Quando il sottomarino di una missione scientifica è attaccato dallo squalo, Jason è costretto a tornare in servizio e affrontare la terribile bestia con tutta la serie di scene d'azione subacquee che ne conseguono e, se i critici giudicano il film piuttosto stupido, il pubblico si diverte, esattamente come è successo a Statham durante le riprese: «Abbiamo girato due anni fa ma ne ho un ricordo ancora vivissimo. È stato molto divertente, avevo già fatto per conto mio attività subacquea in passato, ma girare un film sott'acqua è una cosa molto diversa, così mi sono preparato. Lo squalo non c'era, naturalmente, ma girare sott'acqua ha un suo livello di pericolosità anche senza animali preistorici in agguato».

L'attore attribuisce il successo del film al fascino che gli squali hanno sul pubblico, da sempre: «Chi di noi non ha passato la fase degli squali da piccolo? Ricordo che andavo a comprare libri e riviste che parlavano di questi meravigliose creature, che non si fermano mai, che hanno denti capaci di rigenerarsi in 24 ore e che possono sentire se hai fatto pipì in mare a un miglio di distanza. Sono creature affascinanti che fanno paura, anche se poi non sono così tanti gli incidenti in mare».

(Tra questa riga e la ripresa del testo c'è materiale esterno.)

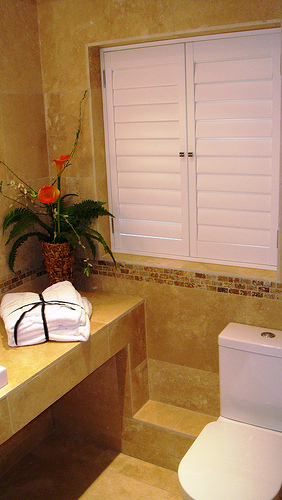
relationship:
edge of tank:
[211, 321, 237, 419] [204, 322, 279, 434]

È questa la ragione per cui Hollywood, di tanto in tanto, ritorna sul tema per incassare al botteghino, impresa sempre più difficile di questi tempi. «Jaws» di Steven Spielberg, annata 1975, ha fatto scuola, sono seguiti «Deep blue sea», «Up from the dephts» del 1979, la produzione italiana del 1981 «L'ultimo squalo» di Enzo G. Castellari, «The shallows», «47 meters down» e la saga demenziale di «Sharkanado», che ipotizza squali volanti lanciati in cielo da un tornado che in cinque anni ha già prodotto sei capitoli, l'ultimo dei quali, «The last Sharknado: it's about time», è appena arrivato nelle sale americane. Trame esili, effetti speciali risibili e, nonostante tutto, tante risate e tanto successo. Pura «Squalomania», per dirla con la settimana a tema in onda su National Geographic, questa volta puntando soprattutto sui documentari.